Antithrombotic Therapy in Peripheral Arterial Occlusive Disease: Clopidogrel
Clopidogrel is a new thienopyridine, the chemical structure of which is similar to ticlopidine, that exerts an irreversible antiplatelet effect that is primarily directed against adenosine diphosphate-induced stimulation of platelet function. In a multicenter, randomized clinical trial of 19,185 patients (level I), the relative efficacy of clopidogrel was compared to aspirin in reducing the risk of a composite end point of ischemic stroke, MI, or vascular death. The study population was comprised of patients with recent ischemic stroke, recent MI, or symptomatic peripheral arterial disease. The overall incidence of composite end points was lower in the group treated with clopidogrel (5.32% per yr) than with aspirin (5.83%; p = 0.043). Particularly noteworthy is that subgroup analysis revealed that virtually all of the benefit in the study associated with clopidogrel was observed in the group with symptomatic peripheral vascular disease, who as a group sustained significantly fewer Mis and vascular-related deaths than did the aspirin-treated group. Additional studies, particularly ones that specifically address peripheral vascular disease, are needed to define the role of clopidogrel in the treatment of these patients.

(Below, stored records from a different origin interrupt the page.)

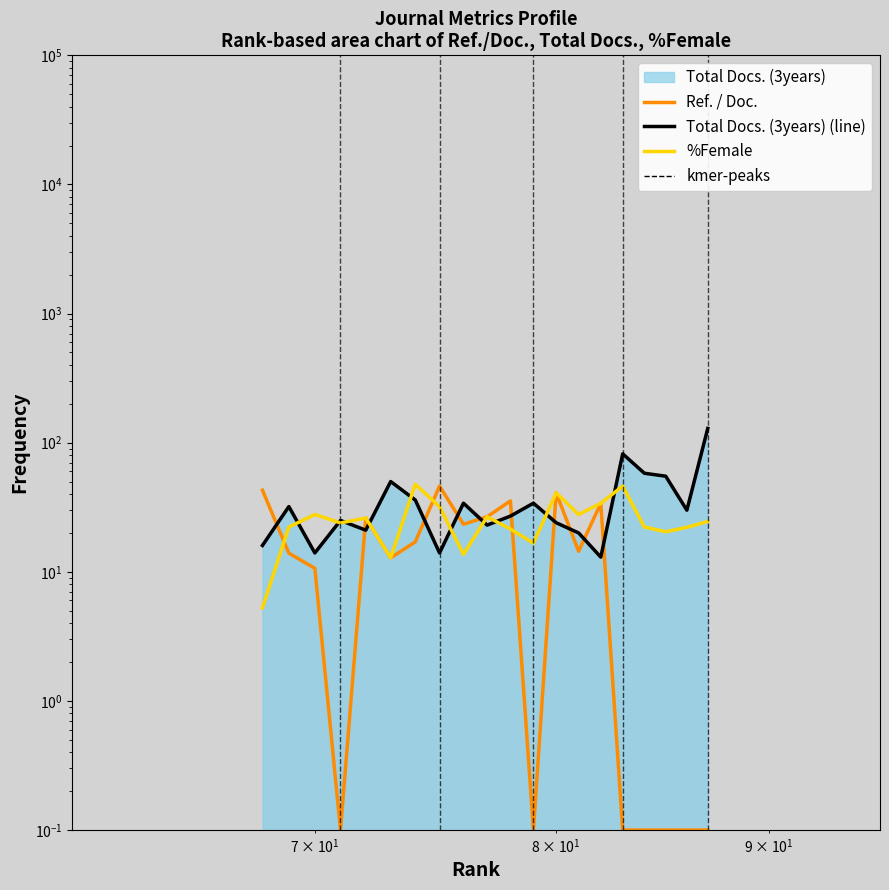

What is the greatest value displayed?

129.0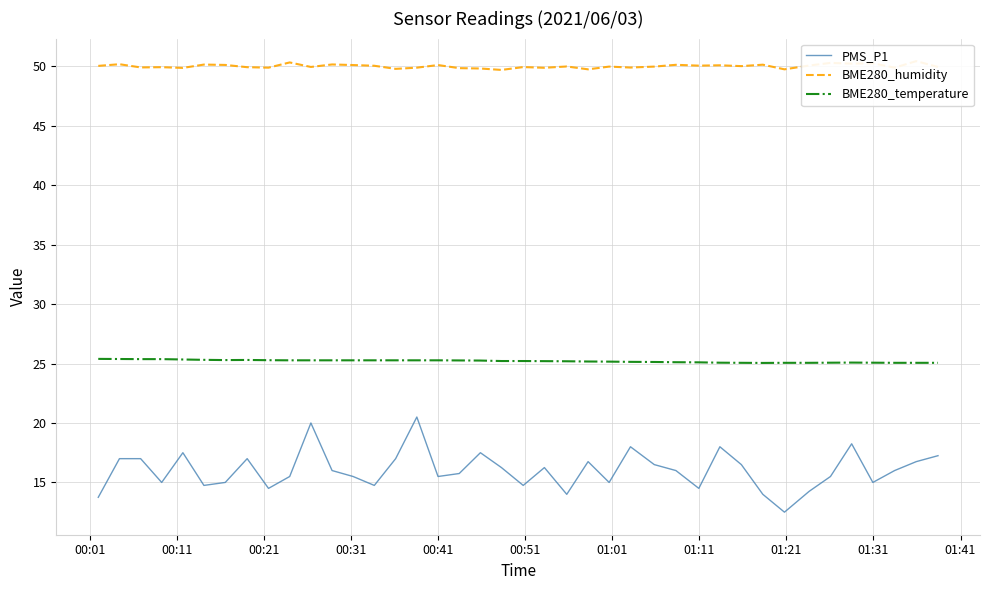

What is the highest value of the BME280_temperature series?

25.4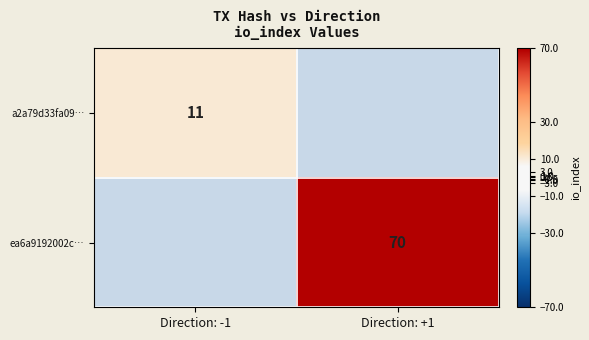

Is it true that a2a79d33fa09… equals 11 at Direction: -1?

True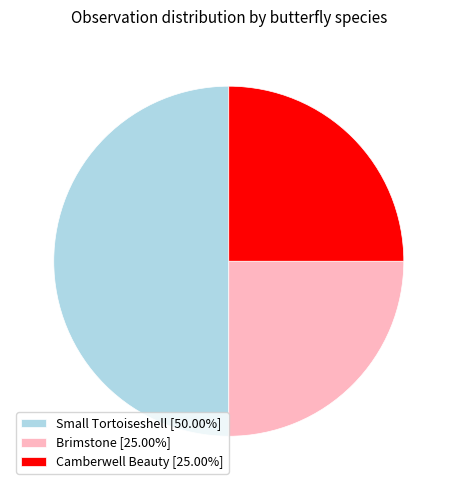

Does Camberwell Beauty [25.00%] represent more than half of the total?

No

Prostaglandins with antiplatelet and vasodilatory effects, such as prostaglandin Ex (PGE1) and prostaglandin I2 (PGI2), have been administered IV or intra-arterially to patients with advanced chronic arterial insufficiency in hopes of relieving rest pain and healing ischemic ulcers. PGEjl was found to be ineffective in a randomized, double-blind, multicenter trial (level II) this canadian family pharmacy online. Selective intra-arterial PGI2 was found to relieve rest pain and promote healing of ulcers to a significantly greater degree than did placebo treatment in 30 nondiabetic patients, half of whom had thromboangiitis obliterans (Buerger’s disease) (level II). However, this route of administration is impractical and may cause complications, and these results have not been confirmed in patients suffering from pure atherosclerotic arterial insufficiency. In another doubleblind trial (level II), PGI2 given IV to nondiabetic patients with severe arterial insufficiency produced significantly greater relief of rest pain than did placebo. Relief lasted up to 1 month, was not correlated with changes in ankle/brachial pressure indexes, and was not associated with ulcer healing. PGI2 administered IV was evaluated in a double-blind trial that contained a high proportion of diabetics (level II) and the results were disappointing in that PGI2 had no beneficial effect on ulcer healing or rest pain. Thus, it appears that PGI2 may provide temporary relief of rest pain in nondiabetic patients with severe arterial insufficiency and may promote healing of ischemic ulcers when given intra-arterially. However, it is doubtful that such therapy will ultimately prevent amputation in patients with end-stage, nonreconstructible vascular disease. In a recent small, randomized open study (level II), PGEX administered IV and combined with an intensive exercise regimen produced dramatic and sustained improvement in symptom-free walking distance in comparison with exercise alone or exercise combined with IV-administered pentoxifylline.